Variety show is fantastic.  A hell of a lot of fun and laughs.  Jacob makes an appearance in the show too.  And in tradition of St. Jocks, the leavers do the last act, with half dressing in dresses, and singing Taylor Swifts – Never, Ever.  Absolutely hilarious.  Have a moment thinking how in 5 years time that’ll be Jacob and his mates.  Home to M&D time and bed.  Hopefully a restful sleep and not to sore.  Trust all have had a wonderful fun Thursday.  Till tomorrow, take care.

Kia Kaha.

Posted in Ramble. 1 Comment »


One Response to “Thursday 27 September Ramble”
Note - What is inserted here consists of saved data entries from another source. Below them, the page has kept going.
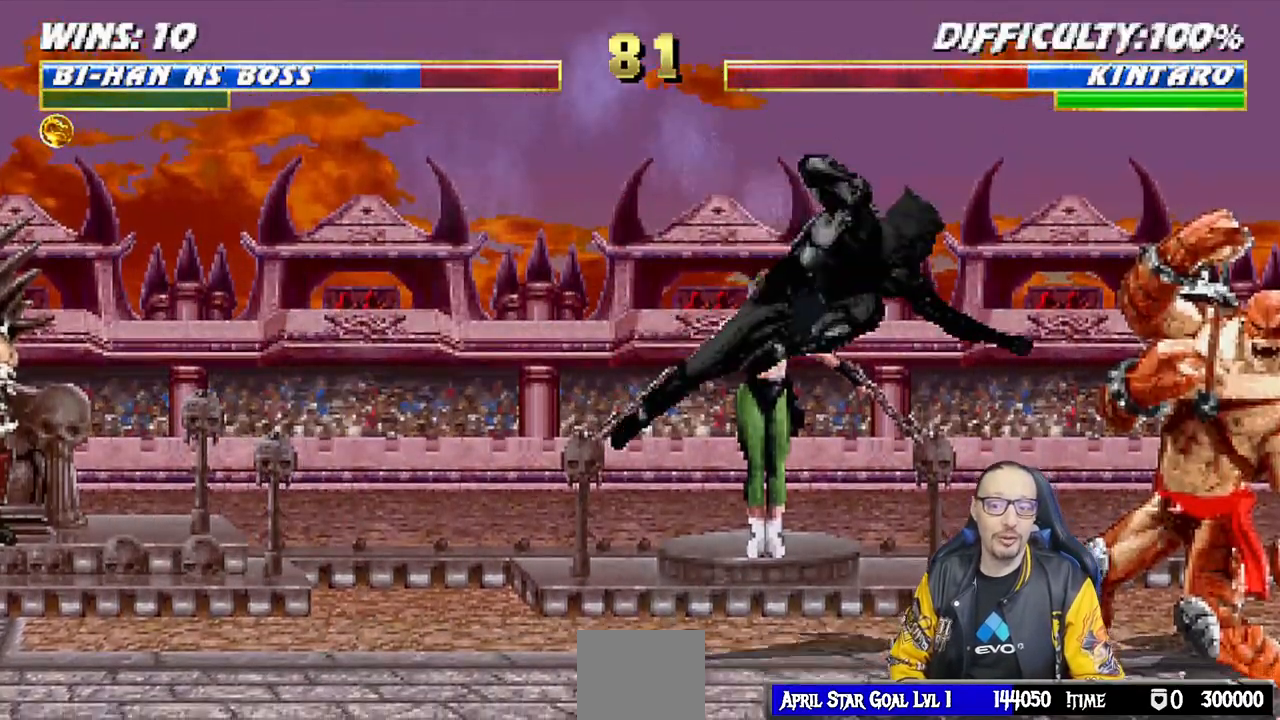
{"buttons": ["TRIANGLE"], "left_stick": "center", "right_stick": "center", "events": [[83, "DPAD_LEFT", "down"], [83, "L1", "down"], [100, "DPAD_UP", "down"], [350, "TRIANGLE", "down"], [383, "DPAD_LEFT", "up"], [383, "TRIANGLE", "up"], [400, "DPAD_UP", "up"], [417, "L1", "up"], [500, "TRIANGLE", "down"]]}
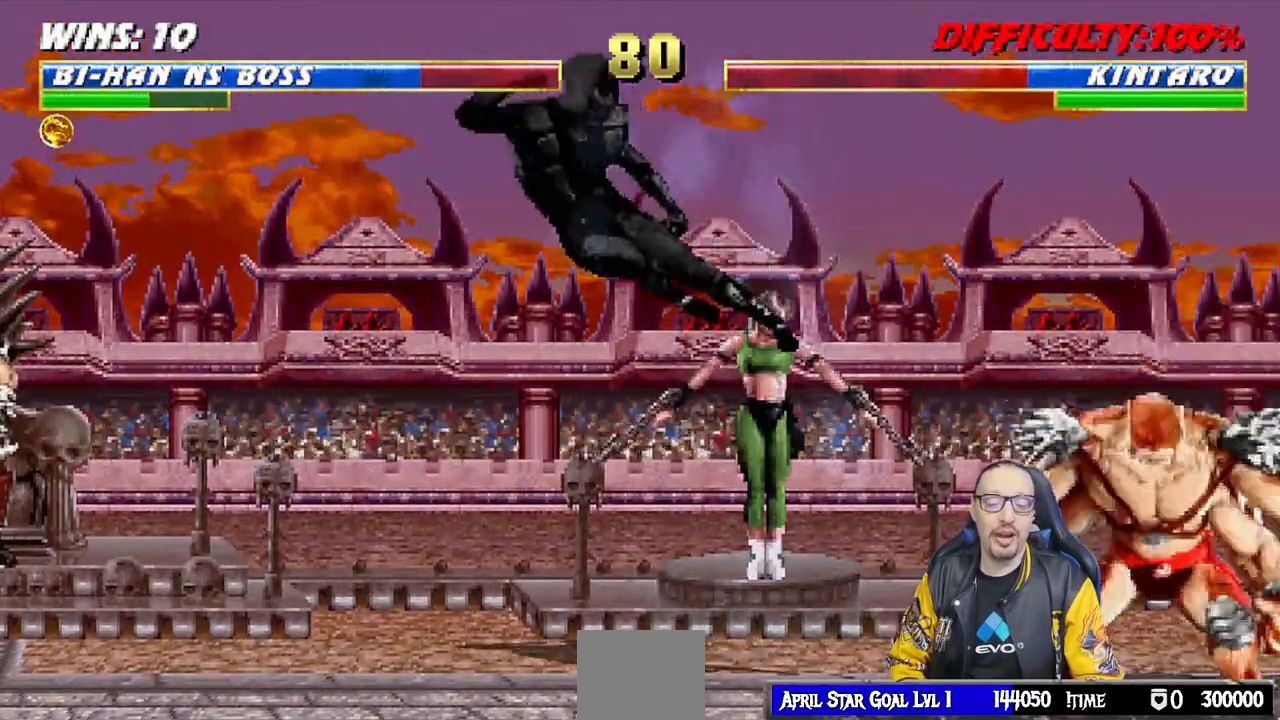
{"buttons": ["L1", "DPAD_LEFT"], "left_stick": "center", "right_stick": "center", "events": [[117, "DPAD_LEFT", "down"], [117, "TRIANGLE", "up"], [233, "DPAD_LEFT", "up"], [450, "DPAD_LEFT", "down"], [450, "L1", "down"]]}
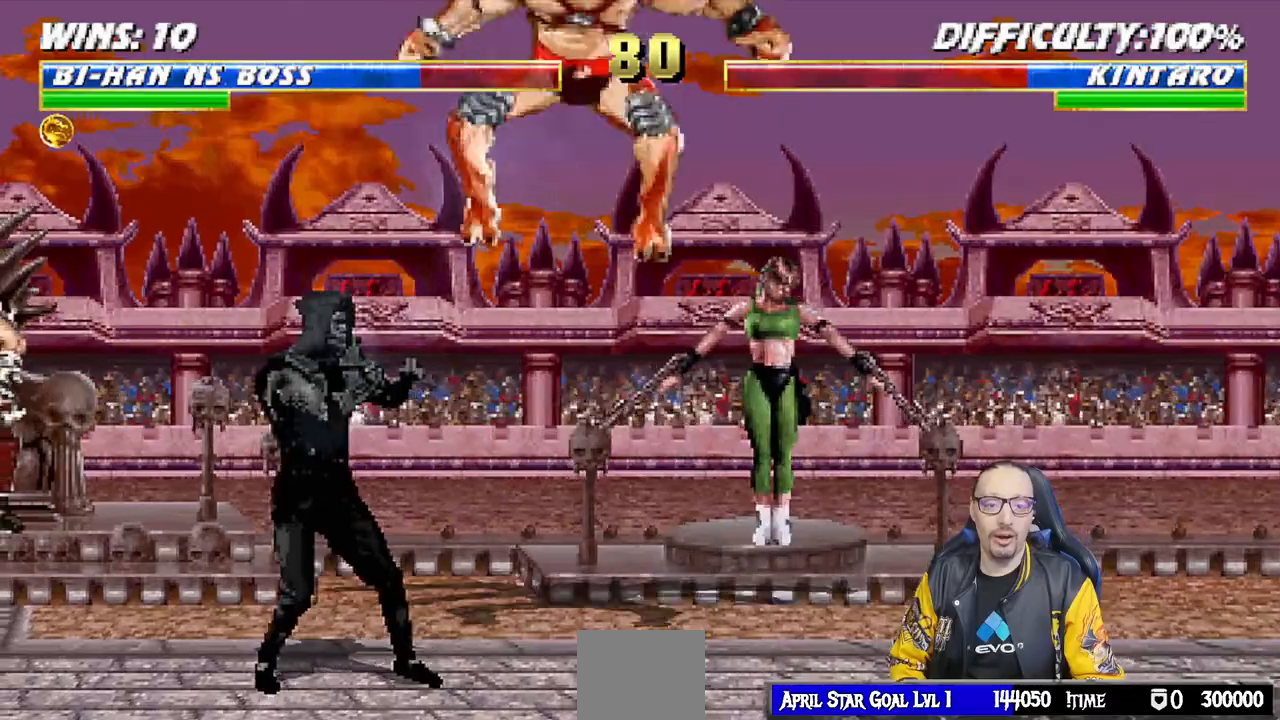
{"buttons": [], "left_stick": "center", "right_stick": "center"}
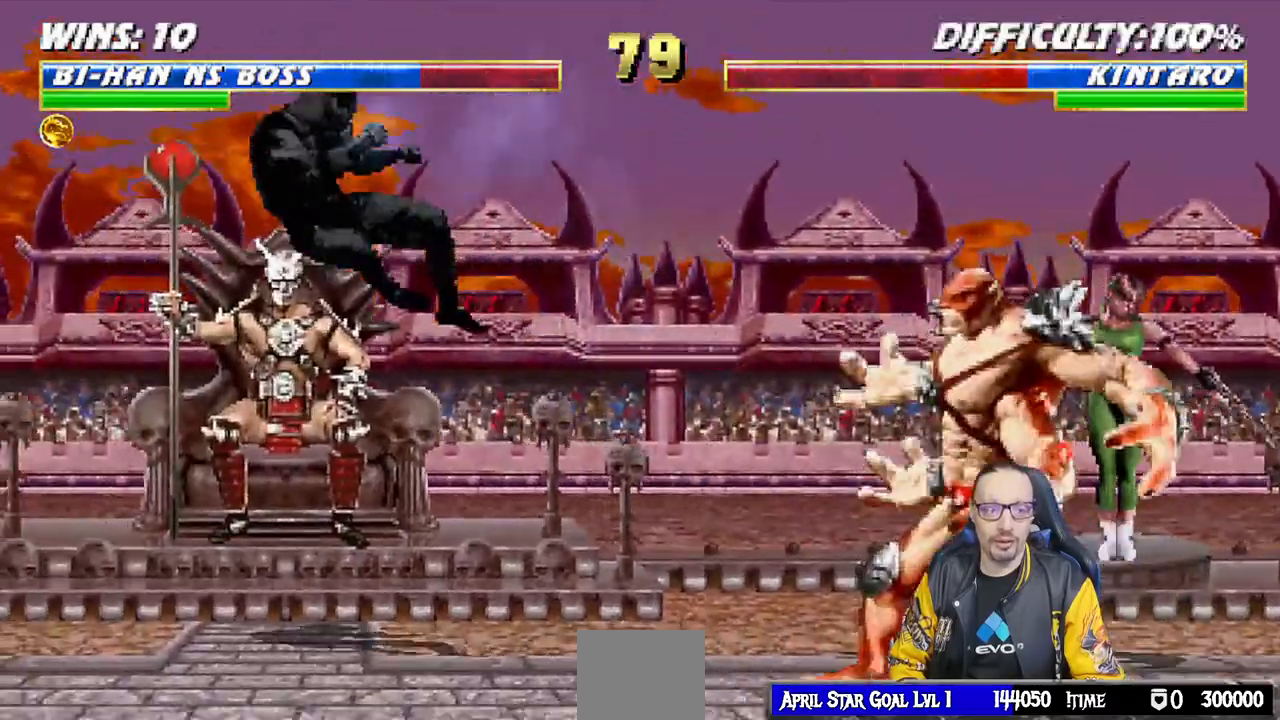
{"buttons": ["L1", "DPAD_UP", "DPAD_RIGHT"], "left_stick": "center", "right_stick": "center", "events": [[250, "DPAD_RIGHT", "down"], [250, "L1", "down"], [300, "DPAD_UP", "down"]]}
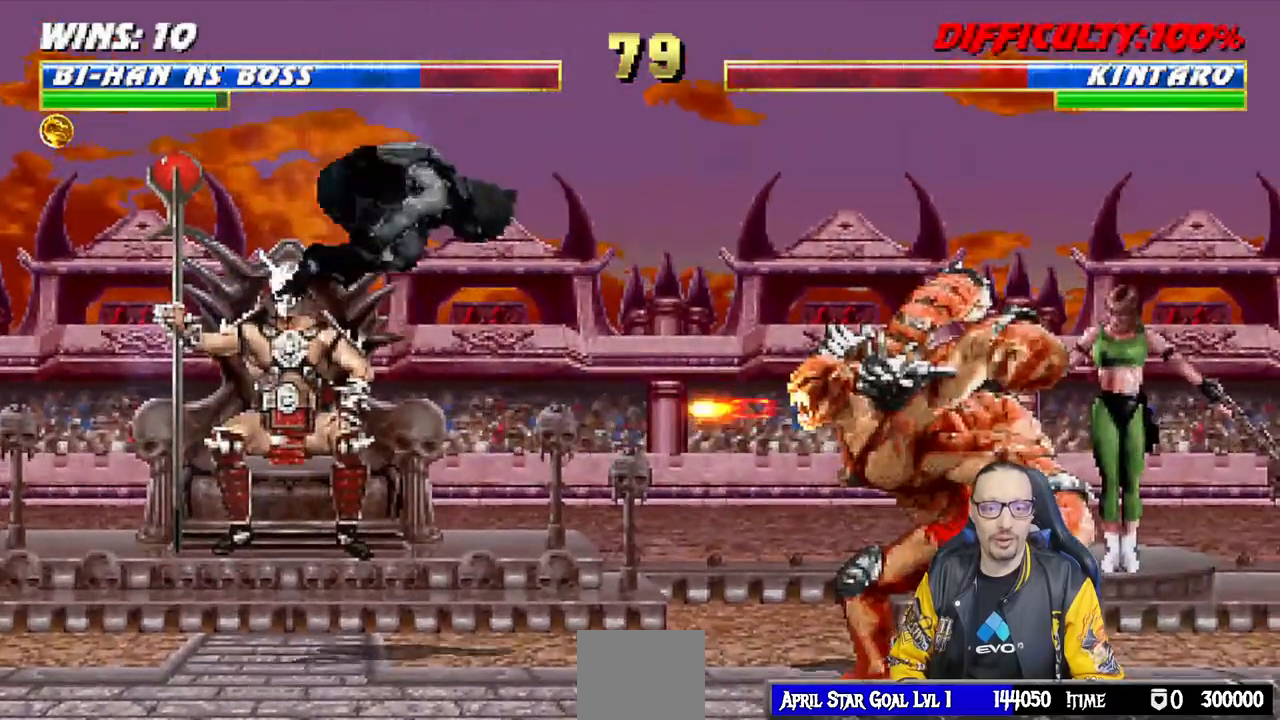
{"buttons": ["SQUARE", "L1"], "left_stick": "center", "right_stick": "center", "events": [[117, "SQUARE", "down"], [133, "DPAD_UP", "up"], [150, "DPAD_RIGHT", "up"], [233, "SQUARE", "up"], [300, "SQUARE", "down"], [383, "SQUARE", "up"], [467, "SQUARE", "down"]]}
  1. drmacintyre  Doug & Pip Says:

    Hey Tony, I know exactly what you mean about people saying things like get well soon to someone with a terminal illness – I remember going in to see Pip’s brother Tim when he was bed-ridden and dying from MND, and I just blurted out “What have you been up to?” before my brain could catch up with my mouth .. needless to say the scathingly sarcastic reply from Tim “oh you know, been for a walk around the block” made me feel like the biggest idiot on this Earth.

    A few months later, I got the All Blacks to sign a NZ flag for Tim at a “Meet the All Blacks” dinner in London – after carefully explaining his condition to one of the ABs, he nodded seriously and then signed the flag: “Get well soon Tim, keep your chin up!” .. neither of which he could do of course. Fortunately Tim saw the funny side of that one :-)

    So there are plenty of idiots like me and that dopey All Black (I think it was James Ryan) who are well-meaning but say the wrong thing through ignorance, nervousness or ending up at the bottom of too many rucks ;-)

    I hope you guys get to have some good family times together these holidays.